Stj. Av. Eren Polat Kutlu

 

(Bu köşe yazısı, sayın Prof. Dr. Ersan ŞEN tarafından www.hukukihaber.net sitesinde yayınlanması için kaleme alınmıştır. Kaynak gösterilse dahi köşe yazısının tamamı özel izin alınmadan kullanılamaz. Ancak alıntılanan köşe yazısının bir bölümü, aktif link verilerek kullanılabilir. Yazarı ve kaynağı gösterilmeden kısmen ya da tamamen yayınlanması şahsi haklara ve fikri haklara aykırılık teşkil eder.

---------------

[1] Yargıtay Ceza Genel Kurulu’nun 12.03.2020 tarihli, 2016/797 E. ve 2020/175 K. sayılı kararına göre; “(…) tesadüfen bindiği otobüste yanındaki iki arkadaşı ile birlikte bulunan mağdurun başlattığı münakaşadan çekinerek telefonla babasını aradıktan sonra otobüs durağında meydana gelen kavga esnasında hedef seçme imkanının bulunmadığı bir ortamda iki adet bıçak darbesi ile yetinerek ciddi bir engel olmaksızın icra hareketlerine kendi iradesi ile devam etmemesinden ibaret olan eyleminden dolayı, mağdurdaki yaralardan birisinin hayati tehlikeye neden olduğundan bahisle adam öldürmeye teşebbüs suçundan sorumlu tutulması; şüphenin sanık aleyhine yorumlanması anlamına gelir ki, eylemin sübutu konusunda en küçük şüpheyi sanık lehine değerlendiren yerleşik uygulamaların, eylemin niteliğinin belirlenmesinde şüphenin suça sürüklenen çocuk aleyhine değerlendirilmesine izin vermesi beklenemez. Böyle bir kabulün kanun koyucunun iradesine de aykırı olacağı tartışmayı gerektirmeyecek kadar açıktır. Zira netice sebebiyle ağırlaşmış yaralamanın meydana geldiği her olayda; faillerin adam öldürmeye teşebbüs suçundan sorumlu tutulması ve buna bağlı olarak TCK’nın 87 maddesinin uygulama alanının son derece sınırlandırılması sonucuna ulaşılır ki? Böyle bir sonucun, kanunilik ilkesine aykırı olacağı gibi ceza hukukunun olmazsa olmazını teşkil eden hukuki güvenlik ilkesini zedeleyeceği kaçınılmaz bir gerçek olarak karşımıza çıkacaktır”.

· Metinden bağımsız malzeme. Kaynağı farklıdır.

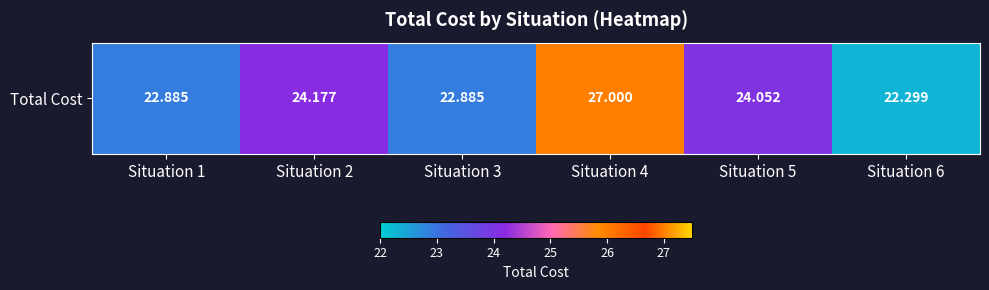

Which category has the highest value across all series?

Situation 4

Yargıtay 1. Ceza Dairesi’nin 26.11.2012 tarihli ve 2009/8411 E. ve 2012/8682 K. sayılı kararına göre de; “Oluşa ve dosya kapsamına göre; olay günü sinemadan çıkan sanığın, mağdurlar ile ters bakışma nedeniyle tartıştığı, tartışma sırasında sanığın, kavga ortamında rastgele savurduğu bıçakla mağdur G’yi biri toraksa nafiz olup, sağ meme başında, sol ön kolda, omuzda, sağ koltuk altında, sağ glutea bölgelerine toplam yedi kez vurarak pnömotoraksa ve yaşamsal tehlike geçirmesine sebebiyet verdiği, sanığın, eylemine devam etmeden olay yerinden kaçtığı olayda; sanığın engel hal bulunmaksızın eylemine kendiliğinden son vermesi, yaşamsal tehlikeye yol açan yaranın tek oluşu, diğer yaraların basit tıbbi müdahaleyle giderilebilir oluşu, sanık ve mağdur arasında öldürmeyi gerektirir bir husumetin bulunmaması, öldürme kastını gösterir her türlü kuşkudan uzak, kesin ve yeterli kanıt bulunmamış olması karşısında; sanığın yaralama kastı ile hareket ettiğinin kabulü ile TCK m.86/1, 86/3-e, 87/1-d, 29, 62, 53 uyarınca hüküm kurulması gerektiği gözetilmeksizin, öldürmeye teşebbüs suçundan hüküm kurulması,” bozmayı gerektirmiştir.

[2] Artuk – Gökcen- Yenidünya, Türk Ceza Kanunu Şerhi, 2. Cilt, Adalet Yayınevi, Ankara, 2014, s.1195.

[3] Artuk – Gökcen- Yenidünya, a.g.e., s.1193.